Scientists with Virginia Tech’s Fralin Biomedical Research Institute at VTC are leading a five-year, $3.5 million study to predict the impact of tobacco taxes on health.
“Taxes are one of the most effective ways to change behavior—they make people think about their choices, including their choice to use tobacco,” said Warren Bickel, a professor at the Fralin Biomedical Research Institute and director of the institute’s Addiction Recovery Research Center, in a statement.
Funded by the National Cancer Institute of the National Institutes of Health, Bickel’s research project will forecast the impact of tobacco tax proposals in a complex experimental marketplace that continually changes with the introduction of new products, such as low-nicotine cigarettes or electronic cigarettes.
According to Virginia Tech, the work has potential to deliver research-based health policy guidance for new tobacco regulations as well as evaluate the health consequences of people’s economic choices.

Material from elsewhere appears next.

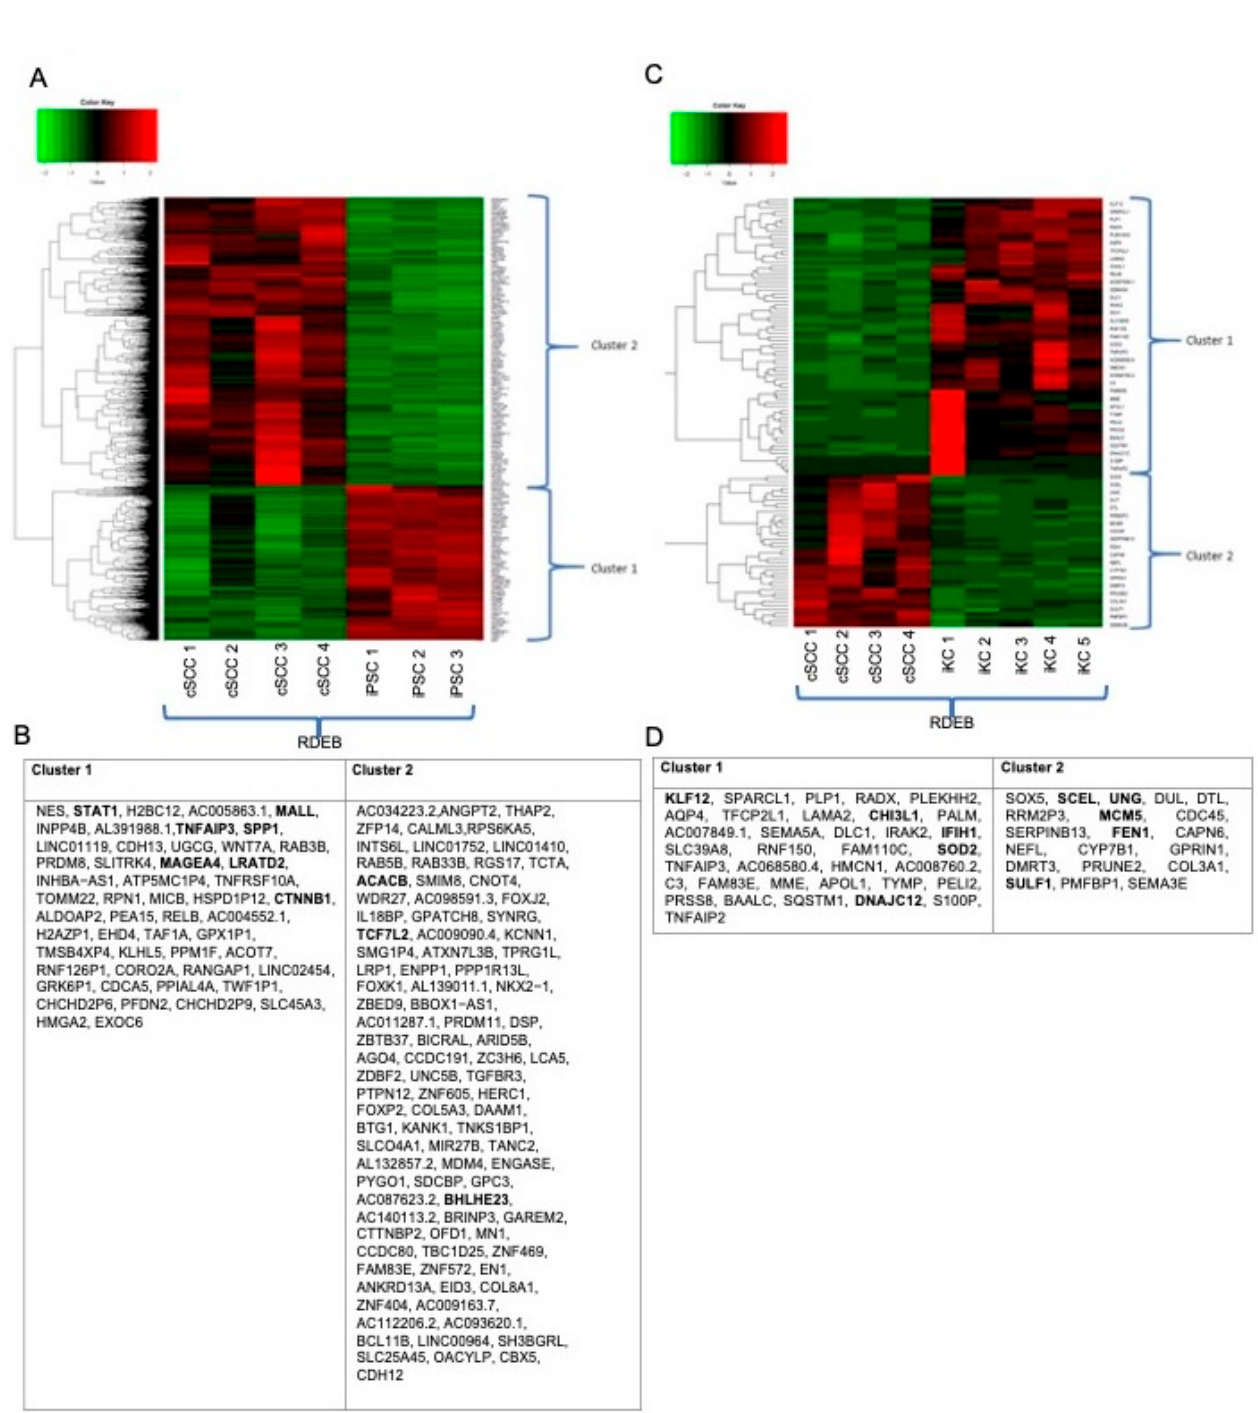
Figure 5. Differential expression analyses. ( A ) Two clusters revealed by differential expression analyses, with opposite expression levels. Left: Differential expression analysis between RDEB-cSCC and RDEB-cSCC-iPSC. ( B )The first cluster includes genes with higher expression in RDEB-cSCC-iPSC, while the second includes genes with lower expression. ( C ) Right: Differential expression analysis between RDEB-cSCC and RDEB-cSCC-iKC. ( D ) The first cluster includes genes with higher expression in RDEB-cSCC-iKC, while the second includes genes with lower expression.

“Taxes are one of the most effective ways to change behavior—they make people think about their choices, including their choice to use tobacco.”

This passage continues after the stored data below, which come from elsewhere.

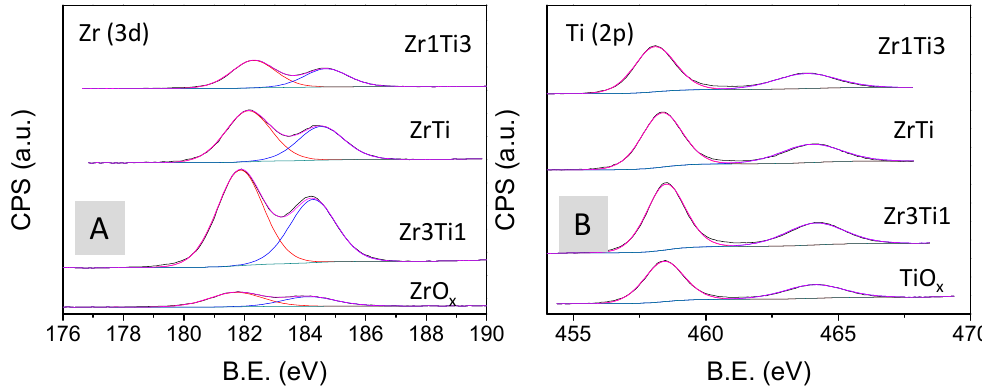
Figure 6. XPS profiles of Zr(3d) ( A ) and Ti (2p) ( B ) in Zr–Ti solids.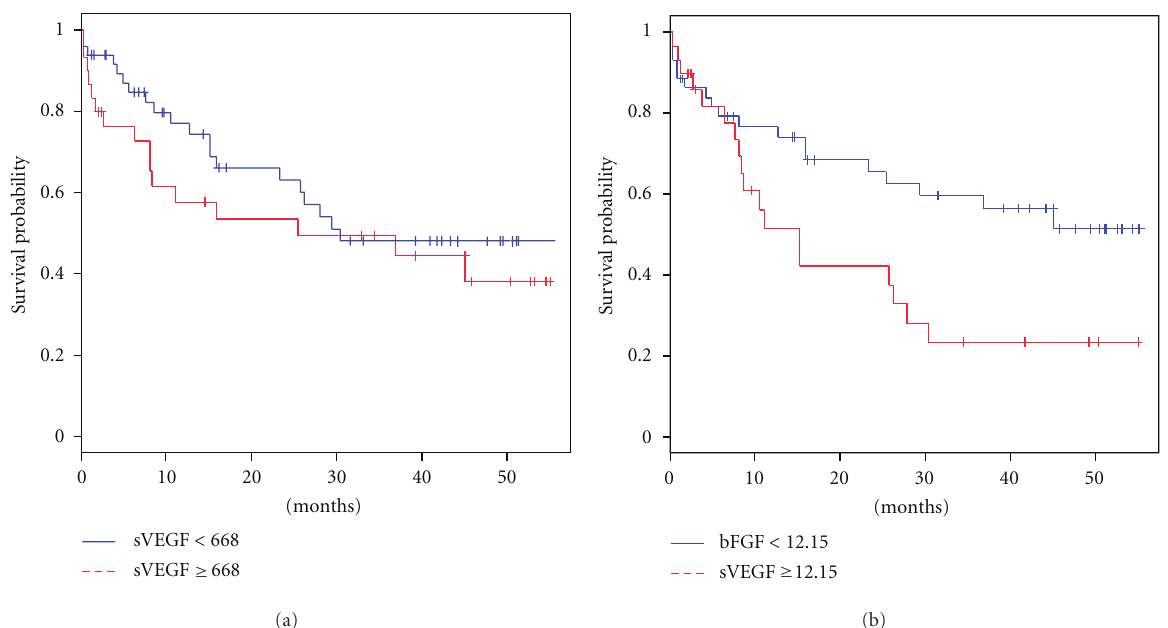
Figure 1: (a) Overall survival by mean VEGF (b) Overall survival by mean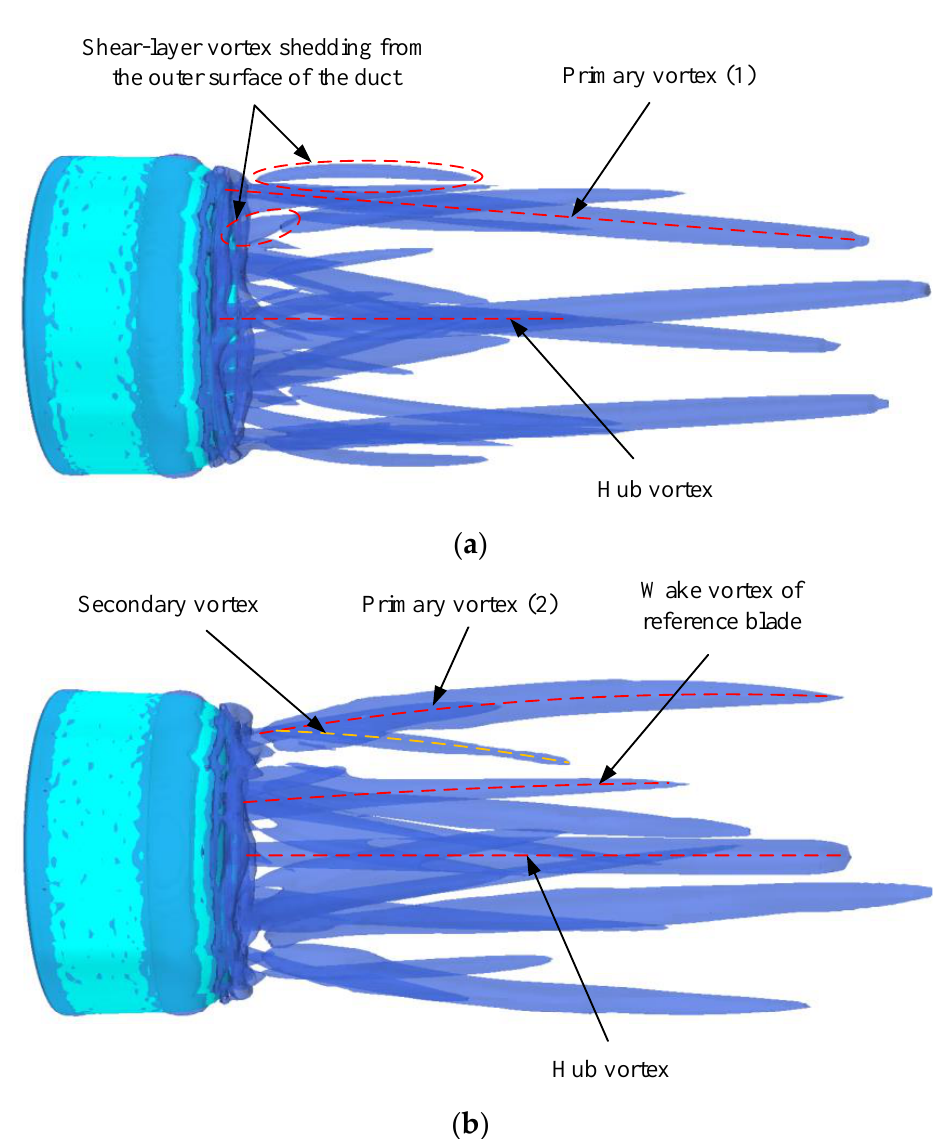
Figure 13. Vortical structures of the RDT wake. ( a ) Prototype RDT. ( b ) Optimized RDT.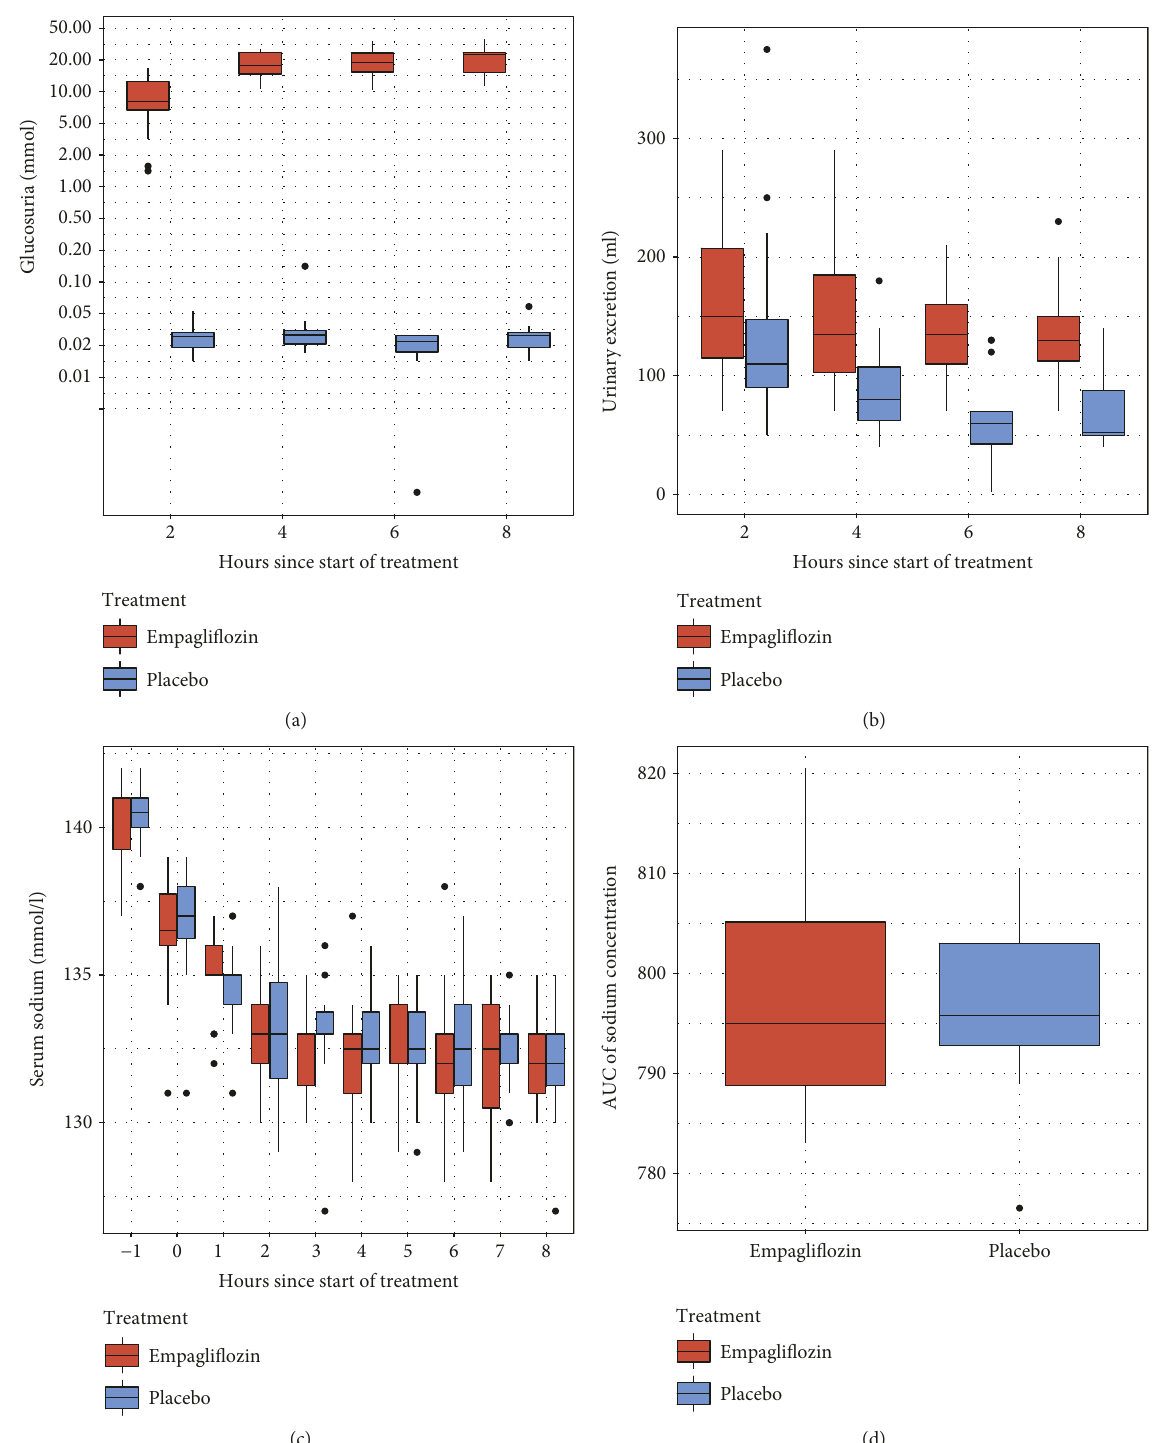
Figure 2: E ffi cacy outcomes according to treatment (empagli fl ozin versus placebo); the thick line indicates the median, the box indicates the interquartile range, and the whiskers include all points within the range of 1.5x the interquartile range. (a) Trajectory of glucosuria (note that y -axis is on log scale). (b) Trajectory of urinary excretion. (c) Trajectory of serum sodium. (d) Area under the curve (timepoints 2 to 8) for serum sodium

Warren Bickel, director, Fralin Biomedical Research Institute Addiction Recovery Research Center
“Taxes can help people achieve better health by discouraging them not to smoke. If you make the product more expensive, people will use less of it. They can also leverage people to move from the most harmful tobacco products to the least harmful,” said Bickel, who is also the director of the institute’s Center for Health Behaviors Research.

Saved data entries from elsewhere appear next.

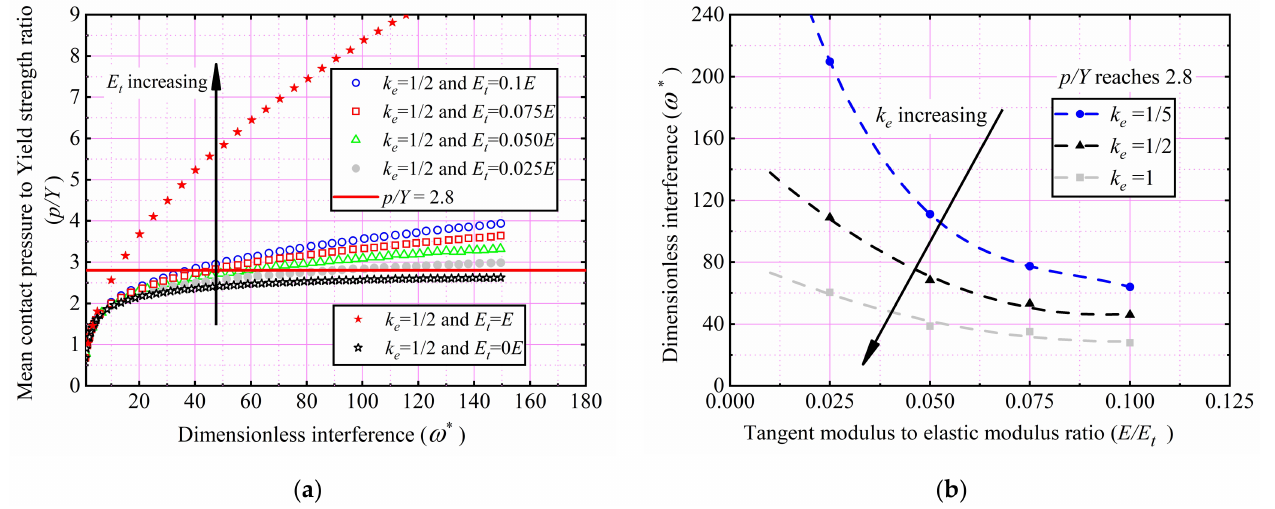
Figure 8. ( a ) Evolution of p/Y with increasing ω * under different E t values at k e = 1/2. ( b )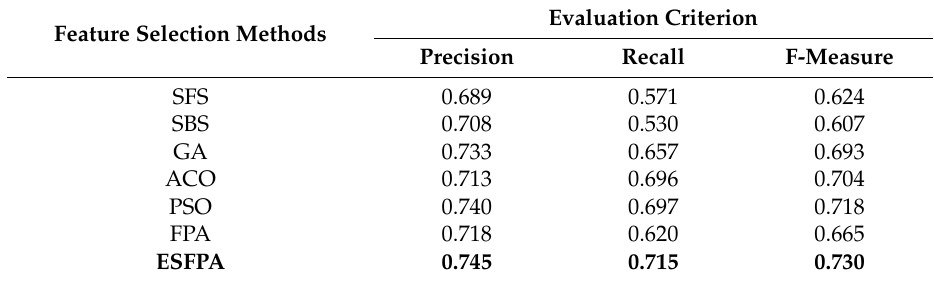
Feature Selection Methods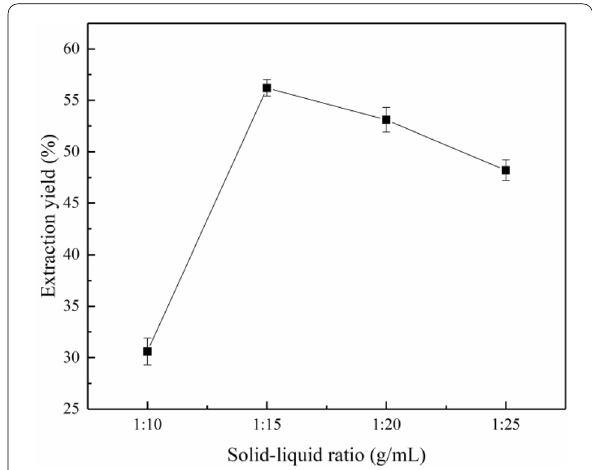
Fig. 5 Effect of the solid/liquid ratio on the yield of lignin extracted under the conditions of a reaction time of 120 min, extraction temperature of 170 °C, and ethanol concentration of 70%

He will take tobacco-related health disparities into account by investigating socioeconomic factors.
“People with low incomes have a higher prevalence of smoking, and disproportionate tax policies could have far-reaching direct and unintended effects,” said Bickel, who is also a professor of psychology in the Virginia Tech College of Science.
To get clear answers, Bickel’s approach involves the Experimental Tobacco Marketplace, an invention of the Addiction Recovery Research Center. Participants have an account and buy tobacco products to reflect their typical purchasing. Co-investigators at the Fralin Biomedical Research Institute working on the project with Bickel include Jeff Stein and Allison Tegge.
The marketplace places the mix of products, prices and specific regulations under experimental control for researchers to estimate policy impact in real-world circumstances.
In this environment, researchers can forecast the impact and health equity of tax proposals, including a proposal that equally levies taxes across all tobacco products as well as others that issue tax based on a product’s nicotine content, potential for harm or whether it has received a modified-risk designation from the Food and Drug Administration.
“We can implement policies in the experimental tobacco marketplace and provide information about the impacts on people’s tobacco purchasing,” said Bickel. “For example, if lawmakers or regulators restrict access to one product versus another, will it result in smokers making less healthy or more healthy choices? It is an ideal resource to investigate the harm reduction potential of low-nicotine cigarettes and alternative nicotine products.”